Abstract
The Lebanese poet Khalil Hawi (b.1919-d.1982) is approached with apprehension. The grotesque aesthetic and malaise which permeates his poetry has been criticized for breathing the “enchantment of despair” into the generation of the sixties and seventies. Horrific, alienating, nightmarish, and apocalyptic are only a few words critics have used to describe Hawi’s poetry. However, Hawi successfully created a poetic language which was celebrated as modernist to its core. Mahmoud Darwish’s cryptic re-staging of Hawi’s suicide, on his apartment balcony in 1982, highlights the poet’s keen insight into the world but also his propensity to repulse his readers and associates. In an interview, Darwish says that “Hawi is a poet he read once and will not go back to reading a second time.” What do we do with a poet who is, on the one hand, an exemplar of modernist poetry and, on the other hand, labeled as unreadable?
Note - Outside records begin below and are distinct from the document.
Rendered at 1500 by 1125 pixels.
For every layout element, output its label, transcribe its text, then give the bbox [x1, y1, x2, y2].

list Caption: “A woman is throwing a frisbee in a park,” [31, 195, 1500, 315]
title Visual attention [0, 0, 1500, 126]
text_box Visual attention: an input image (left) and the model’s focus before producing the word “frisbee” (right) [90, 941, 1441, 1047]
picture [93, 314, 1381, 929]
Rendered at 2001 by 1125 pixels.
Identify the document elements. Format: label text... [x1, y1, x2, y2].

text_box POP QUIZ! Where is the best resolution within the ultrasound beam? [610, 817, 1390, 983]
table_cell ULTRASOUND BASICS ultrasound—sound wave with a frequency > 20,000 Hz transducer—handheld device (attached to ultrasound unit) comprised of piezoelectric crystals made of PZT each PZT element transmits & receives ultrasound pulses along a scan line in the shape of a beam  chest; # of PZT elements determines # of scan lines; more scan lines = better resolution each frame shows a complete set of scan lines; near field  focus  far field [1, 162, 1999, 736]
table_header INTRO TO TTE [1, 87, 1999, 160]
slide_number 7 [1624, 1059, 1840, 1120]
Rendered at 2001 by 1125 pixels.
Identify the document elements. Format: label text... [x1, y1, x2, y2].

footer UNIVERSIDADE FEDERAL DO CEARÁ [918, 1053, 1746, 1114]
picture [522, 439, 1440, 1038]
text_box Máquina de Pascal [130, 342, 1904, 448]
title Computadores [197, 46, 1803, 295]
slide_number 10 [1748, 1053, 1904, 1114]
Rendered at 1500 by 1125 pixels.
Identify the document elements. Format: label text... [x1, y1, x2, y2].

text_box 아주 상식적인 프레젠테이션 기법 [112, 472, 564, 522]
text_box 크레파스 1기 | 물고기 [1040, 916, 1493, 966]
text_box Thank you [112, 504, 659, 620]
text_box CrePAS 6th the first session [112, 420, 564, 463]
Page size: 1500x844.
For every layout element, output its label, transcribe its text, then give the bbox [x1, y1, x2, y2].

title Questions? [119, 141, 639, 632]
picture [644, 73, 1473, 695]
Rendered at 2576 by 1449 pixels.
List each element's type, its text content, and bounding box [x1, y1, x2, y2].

This paper teases out the centrifugal force of Hawi’s poetry which diverts our attention away. I explore the function of unreadability/repulsiveness and its connection to the modernist project. I argue that Hawi’s grotesque imagery alone does not define his poetry. It is the difficulty associated with confronting his poetry that constitutes his modernist style. By difficult, I do not mean linguistic and syntactic complexity, but rather visual and aural intensity. Hawi is difficult to read and listen to insofar as he disturbs and disrupts humanist and modernist sensibilities. The scope of this paper focuses on his last collection of poetry, Min jahim al-kumudiya(1979), which appears after a decade of poetic silence, and three years before his suicide. It represents a late style that weaves together intertextuality, mythopoesis, a lexicon of the grotesque, and culminates in the ominous silence of a poem with no text.
Hawi occupies a complex position among the modern Arab poets and their literary predecessors. He poses a challenge to scholars of Arabic literature as he invites us to suspend Darwish’s advice and revisit a poetic vision which is at once unique and marginal, repellent and ensnaring.